Floyd Mayweather Jr. dominates Robert Guerrero to win title fight with lopsided decision.

A 36th birthday, a year off — two months of which was spent in jail last summer on a domestic abuse conviction — would normally be the recipe for disaster for any fighter taking on a quality opponent. But Floyd Mayweather Jr., the pound-for-pound king, is not just any fighter. Instead, he looked the way he always looks: dominant.

Mayweather easily retained the world welterweight championship with a masterful one-sided beatdown of interim titlist Robert Guerrero on Saturday night before a crowd of 15,880 at the MGM Grand Garden Arena.
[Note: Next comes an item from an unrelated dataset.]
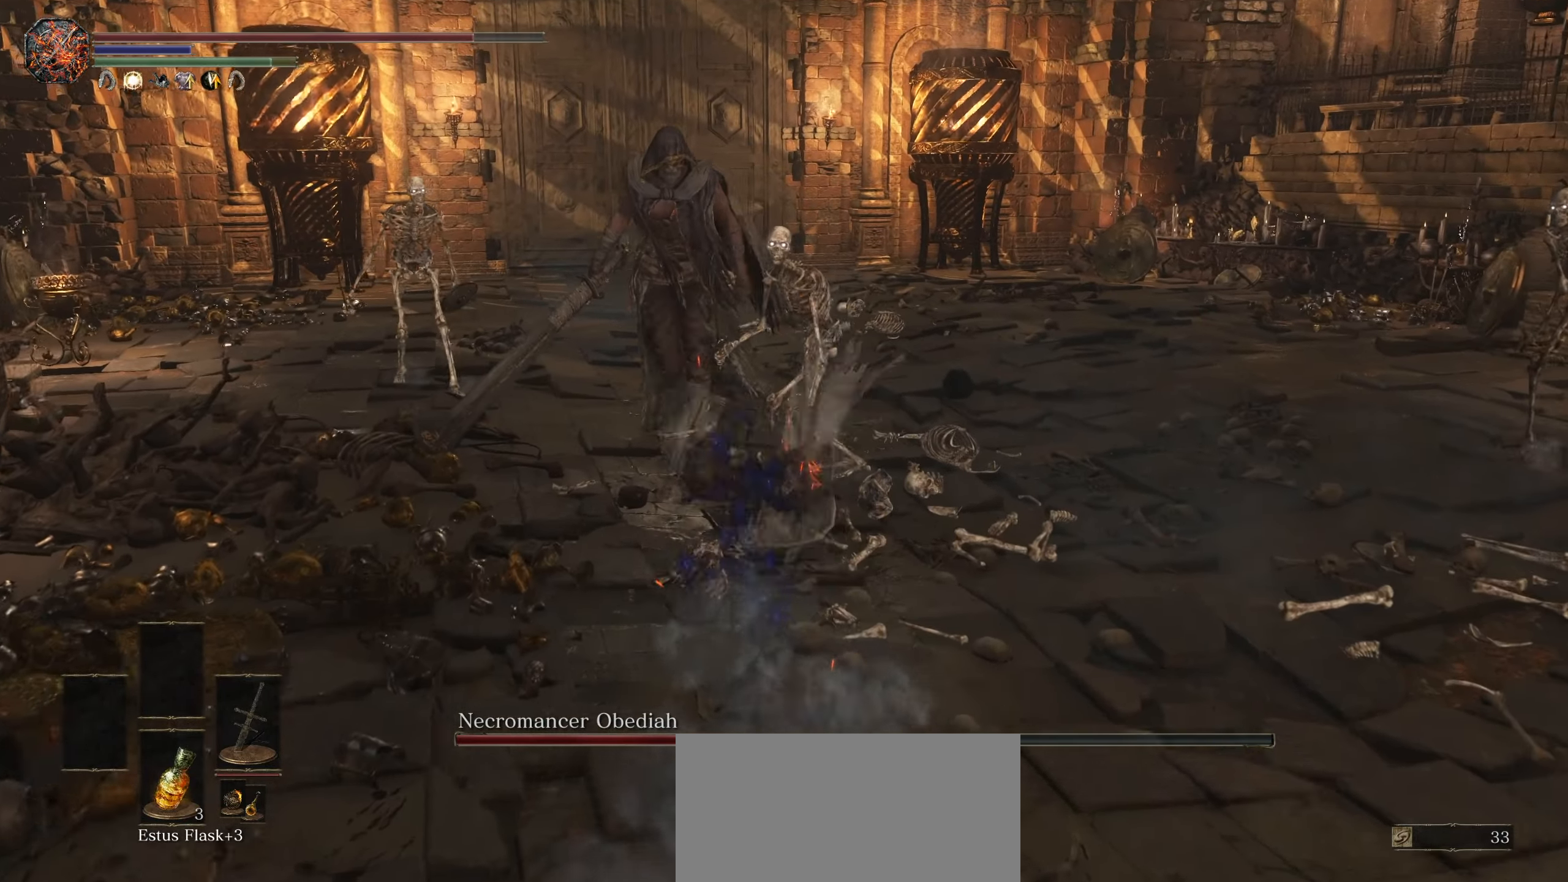
{"dt_ms": 500, "buttons": [], "left_stick": "up-left", "right_stick": "center", "events": [[150, "right_stick", "down-left"], [217, "right_stick", "center"], [317, "left_stick", "up"], [484, "left_stick", "up-left"]]}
Guerrero had called out for Mayweather to fight him for the past couple of years, and you know what they say: Be careful what you wish for.

Mayweather appeared vulnerable in his previous fight, when he was tagged repeatedly in a unanimous decision win against Miguel Cotto last May, leading some to suggest that perhaps Mayweather’s years of dominance were coming to a close. But after he took apart a man who was six years younger, physically bigger and unafraid to try to rough him up, forget about it.

It was all Mayweather. All three judges, Jerry Roth, Duane Ford and Julie Lederman, scored it 117-111 for Mayweather. ESPN.com had it 119-109 for Mayweather.

The fight was the first for Mayweather under a 30-month deal he signed with Showtime/CBS — after dumping longtime TV home HBO — that could see him fight up to six times and earn $200 million-plus. His next date is Sept. 14, also at the MGM Grand, and if Mayweather continues to perform as he did against Guerrero, it could be a deal well worth the investment, because “Money” dazzled — and earned a minimum of $32 million, tying his own record for biggest purse in boxing history.

Mayweather rarely got hit cleanly, a testament to his father, Floyd Mayweather Sr., a defensive-minded trainer who returned to head his son’s corner for the first time since a junior lightweight title defense in 2001. They have been estranged on and off for years while Floyd Jr.’s uncle Roger Mayweather served as his trainer. But with Roger increasingly feeling the effects of diabetes and Floyd Jr. realizing he needed to go back to his defensive basics, the match worked.

“I was really happy to be back with my father,” Mayweather said. “I knew after the Cotto fight, I was getting hit too much and my dad would help me get hit less. My defense was on point, and he told me just stick to your defense — the less you get hit, the better — and to box smart.”